┌──
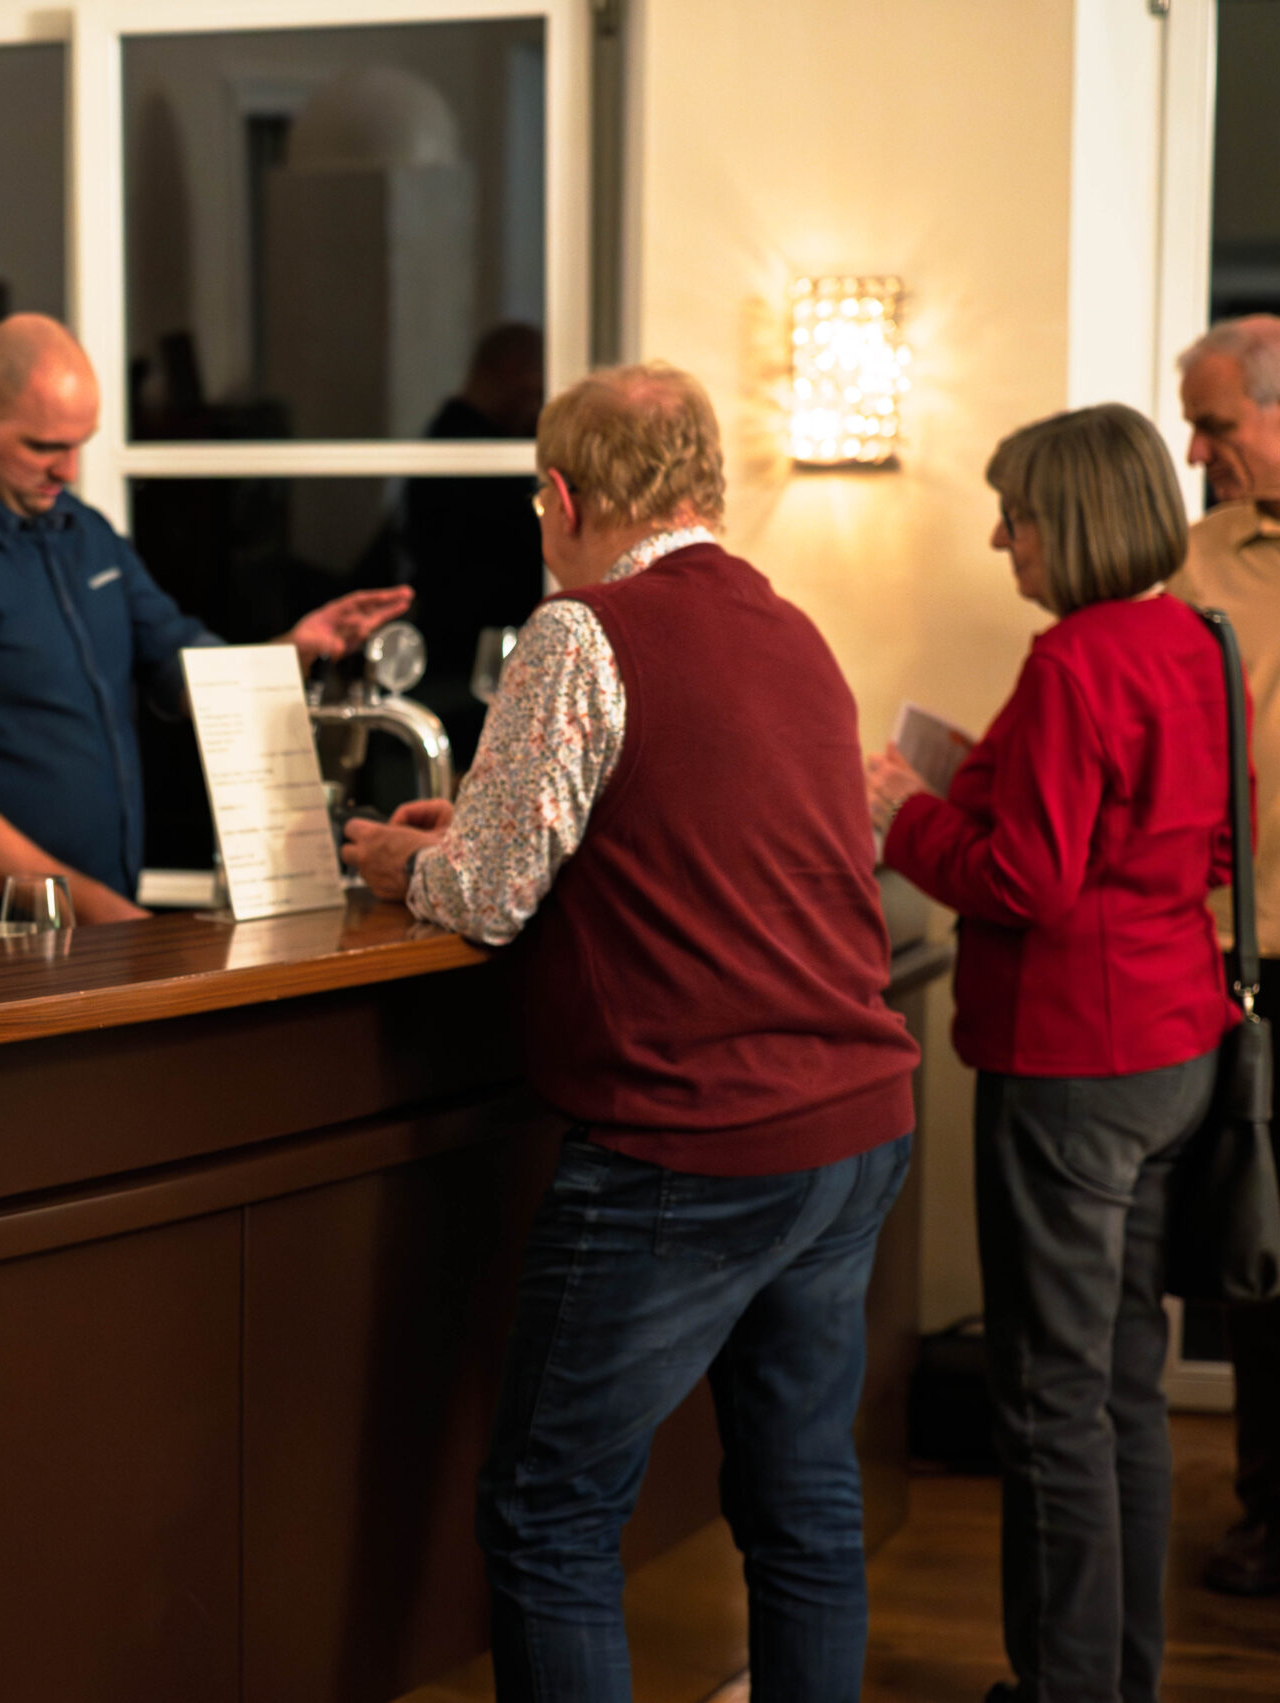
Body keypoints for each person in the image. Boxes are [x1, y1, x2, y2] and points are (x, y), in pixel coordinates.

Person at [341, 362, 920, 1703]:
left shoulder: (580, 629)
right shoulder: (790, 626)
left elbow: (489, 896)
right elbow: (692, 821)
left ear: (561, 496)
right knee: (803, 1501)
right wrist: (483, 821)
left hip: (695, 1135)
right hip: (853, 1119)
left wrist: (404, 861)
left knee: (548, 1514)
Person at [867, 404, 1237, 1703]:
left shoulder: (1075, 660)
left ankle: (1066, 1688)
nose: (1000, 539)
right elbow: (1213, 842)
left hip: (1073, 1059)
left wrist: (905, 812)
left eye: (1014, 515)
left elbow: (1022, 880)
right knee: (1123, 1387)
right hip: (1175, 1042)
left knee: (1048, 1398)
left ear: (1068, 522)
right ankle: (1114, 1677)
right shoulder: (1198, 637)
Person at [0, 312, 411, 925]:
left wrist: (294, 649)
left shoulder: (82, 531)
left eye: (79, 444)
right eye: (44, 447)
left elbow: (179, 663)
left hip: (90, 936)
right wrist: (116, 920)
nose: (69, 470)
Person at [1171, 314, 1280, 1598]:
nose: (1195, 451)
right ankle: (1279, 1506)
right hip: (1254, 966)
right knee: (1266, 1252)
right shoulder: (1193, 565)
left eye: (1213, 424)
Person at [402, 322, 548, 768]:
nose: (536, 402)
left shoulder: (473, 436)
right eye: (532, 387)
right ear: (508, 373)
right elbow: (507, 552)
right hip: (461, 649)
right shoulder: (465, 447)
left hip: (465, 643)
└──
*TASK PROMPT*: Print the complete listing exactly, apart from any pictures.

*EXPECTED OUTPUT*:
Body keypoints for each person in the image. Boxes are [x1, y1, x2, y2] and points are (x, y), in pixel coordinates.

Person at [341, 362, 920, 1703]:
left shoulder: (580, 629)
right shoulder: (790, 626)
left elbow: (489, 896)
right elbow: (692, 821)
left ear: (561, 496)
right knee: (803, 1501)
right wrist: (483, 821)
left hip: (695, 1135)
right hip: (853, 1119)
left wrist: (404, 861)
left knee: (548, 1514)
Person at [867, 404, 1237, 1703]:
left shoulder: (1075, 660)
left ankle: (1066, 1688)
nose: (1000, 539)
right elbow: (1213, 842)
left hip: (1073, 1059)
left wrist: (905, 812)
left eye: (1014, 515)
left elbow: (1022, 880)
right knee: (1123, 1387)
right hip: (1175, 1042)
left knee: (1048, 1398)
left ear: (1068, 522)
right ankle: (1114, 1677)
right shoulder: (1198, 637)
Person at [0, 312, 411, 925]:
left wrist: (294, 649)
left shoulder: (82, 531)
left eye: (79, 444)
right eye: (44, 447)
left elbow: (179, 663)
left hip: (90, 936)
right wrist: (116, 920)
nose: (69, 470)
Person at [1171, 314, 1280, 1598]:
nose: (1195, 451)
right ankle: (1279, 1506)
right hip: (1254, 966)
right knee: (1266, 1252)
right shoulder: (1193, 565)
left eye: (1213, 424)
Person at [402, 322, 548, 768]:
nose: (536, 402)
left shoulder: (473, 436)
right eye: (532, 387)
right ear: (508, 373)
right elbow: (507, 552)
right hip: (461, 649)
right shoulder: (465, 447)
left hip: (465, 643)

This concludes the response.